Crawl budget is an SEO concept describing how many pages a search engine is willing to crawl on your site within a given period, and it concerns indexing efficiency. The crawl-to-refer ratio is an economic measure: it compares crawling against the traffic returned, regardless of indexing. A site can have a healthy crawl budget and a catastrophic crawl-to-refer ratio at the same time, because the two metrics answer different questions - one about coverage, one about reciprocity.
Where can I see the crawl-to-refer ratio for my own site?
The aggregate, network-wide ratios by platform are published on Cloudflare Radar's AI Insights page, with a time-series view in its Data Explorer and an API endpoint. Those figures reflect Cloudflare's whole network rather than any single domain. To understand the ratio for your own site specifically you need server-side or edge logs that separate verified AI crawler requests from referred human visits, because client-side analytics tools cannot see most AI crawler activity at all.
Does a high crawl-to-refer ratio mean I should block AI crawlers?
Not automatically. A high ratio tells you a platform is taking far more than it returns, but blocking forfeits any citations or referrals that platform does produce, and the visitors it sends may be undercounted by the metric's referrer blind spot. Blocking, charging and monetising the read are all legitimate responses, and the right mix depends on how much referral value a platform genuinely sends and how you intend to capture value from the reads you allow.
Why do AI platforms crawl so many pages per referral?

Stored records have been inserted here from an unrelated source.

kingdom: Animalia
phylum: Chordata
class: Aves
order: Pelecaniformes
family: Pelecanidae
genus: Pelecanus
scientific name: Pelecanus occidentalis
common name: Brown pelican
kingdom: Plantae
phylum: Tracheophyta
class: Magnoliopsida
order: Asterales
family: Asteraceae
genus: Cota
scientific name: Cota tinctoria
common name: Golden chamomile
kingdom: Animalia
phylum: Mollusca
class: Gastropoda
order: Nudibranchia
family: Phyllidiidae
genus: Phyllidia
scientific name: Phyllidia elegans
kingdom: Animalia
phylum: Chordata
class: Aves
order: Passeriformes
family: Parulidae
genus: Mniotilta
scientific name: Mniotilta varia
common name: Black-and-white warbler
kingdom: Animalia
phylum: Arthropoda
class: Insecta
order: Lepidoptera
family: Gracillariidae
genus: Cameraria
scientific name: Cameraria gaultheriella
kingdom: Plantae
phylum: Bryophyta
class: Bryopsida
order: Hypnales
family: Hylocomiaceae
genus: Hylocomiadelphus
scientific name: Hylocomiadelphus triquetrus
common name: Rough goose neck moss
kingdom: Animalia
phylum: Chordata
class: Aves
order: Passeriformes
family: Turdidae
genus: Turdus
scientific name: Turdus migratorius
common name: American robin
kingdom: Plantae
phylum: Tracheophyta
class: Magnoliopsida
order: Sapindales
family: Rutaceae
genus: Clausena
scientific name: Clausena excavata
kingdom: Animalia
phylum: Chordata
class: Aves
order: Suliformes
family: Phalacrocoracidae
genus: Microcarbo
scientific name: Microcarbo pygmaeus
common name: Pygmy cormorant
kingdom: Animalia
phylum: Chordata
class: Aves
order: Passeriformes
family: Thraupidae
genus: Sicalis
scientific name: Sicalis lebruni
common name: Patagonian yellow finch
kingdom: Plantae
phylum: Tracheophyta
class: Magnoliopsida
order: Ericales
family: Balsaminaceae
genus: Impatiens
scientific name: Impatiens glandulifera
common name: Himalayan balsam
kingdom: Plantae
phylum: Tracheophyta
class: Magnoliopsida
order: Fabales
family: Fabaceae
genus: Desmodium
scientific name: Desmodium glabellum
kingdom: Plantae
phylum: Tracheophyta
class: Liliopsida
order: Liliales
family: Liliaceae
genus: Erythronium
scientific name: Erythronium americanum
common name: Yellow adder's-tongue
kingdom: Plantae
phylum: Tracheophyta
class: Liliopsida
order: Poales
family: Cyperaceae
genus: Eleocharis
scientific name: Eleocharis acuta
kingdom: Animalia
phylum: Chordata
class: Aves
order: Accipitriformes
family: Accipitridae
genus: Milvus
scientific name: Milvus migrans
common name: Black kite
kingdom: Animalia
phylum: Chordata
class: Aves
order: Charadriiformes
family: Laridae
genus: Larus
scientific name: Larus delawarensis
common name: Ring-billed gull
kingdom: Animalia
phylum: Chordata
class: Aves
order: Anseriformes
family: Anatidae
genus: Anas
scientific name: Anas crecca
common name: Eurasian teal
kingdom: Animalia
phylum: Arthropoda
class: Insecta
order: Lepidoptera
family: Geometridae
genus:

Because most AI crawling exists to train models or to answer questions inside the assistant, neither of which produces an outbound click. Training crawls absorb content into a model and return nothing by design, and they make up the large majority of AI crawling. Answer-generation reads resolve the user's query in place, so even a cited source is often not clicked. The result is heavy, repeated consumption with very little traffic flowing back to the publisher.